DOKUMENT:
▼

Der politische Terror ist nach Deutschland zurückgekehrt. Gegenüber dem Terrorismus früherer Jahre, der vor allem von links- oder rechtsextremen Gruppen begangen wurde, ist dessen neueste Variante besonders perfide: Sie tötet wahllos. Jeder Deutsche kann sich mittlerweile gut vorstellen, selbst Opfer eines terroristischen Anschlags zu werden.
Denn es wird niemandem gelingen, größeren Menschenansammlungen komplett auszuweichen, keine öffentlichen Verkehrsmittel mehr zu benutzen oder alle Straßencafés und Flughäfen zu meiden.
Diese Zufälligkeit der Betroffenheit ist natürlich auch Kalkül: Die Terroristen wissen sehr gut, dass nichts mehr ängstigt als die Unsicherheit, einem Risiko ausgesetzt zu sein, ohne sich wirklich verlässlich davor schützen zu können. Erstmals sagen die Deutschen in Umfragen, Terrorismus als größte Bedrohung ihres Lebens anzusehen.

▲

BEREITGESTELLTE ANGABEN:
▼

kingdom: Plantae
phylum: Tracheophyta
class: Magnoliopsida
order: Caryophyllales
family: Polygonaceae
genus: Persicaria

▲

ZU BEARBEITENDE AUFGABEN:
1. Führen Sie alle Orte und Situationen auf, denen laut dem Text über den Terrorismus in Deutschland niemand vollständig ausweichen kann.
2. Schreiben Sie den Text über den Terrorismus in Deutschland im Anschluss an seinen letzten Satz weiter.

ERGEBNISSE JE AUFGABE:
1.
- größere Menschenansammlungen
- öffentliche Verkehrsmittel
- Straßencafés
- Flughäfen

2.
Zur Person
Ortwin Renn, 64, leitet das Zentrum für Innovationsforschung an der Uni Stuttgart und ist einer der renommiertesten Experten zum Thema Risiko.
Doch auch der Zufall lässt sich zumindest zum Teil berechnen. Angst vor dem Terror ist zwar psychologisch verständlich, aber statistisch kaum begründet. In den vergangenen 20 Jahren sind im Schnitt 48 Menschen pro Jahr in ganz Europa Terroranschlägen zum Opfer gefallen, in Deutschland waren es sogar weniger als einer alle zwölf Monate.
Statistisch gesehen ist die Zahl der Menschen, die etwa durch akute Pilzvergiftung europaweit ums Leben kommen, wesentlich höher. „Nur“ einer von 27,3 Millionen Menschen stirbt durch Terror, besagen die Zahlen.
Die Wahrscheinlichkeit, bei einem Flugzeugabsturz ums Leben zu kommen, liegt viel höher, einen von zehn Millionen Menschen trifft es. Autofahren wirkt im Vergleich lebensgefährlich, 3500 Männer, Frauen und Kinder sterben pro Jahr allein auf deutschen Straßen.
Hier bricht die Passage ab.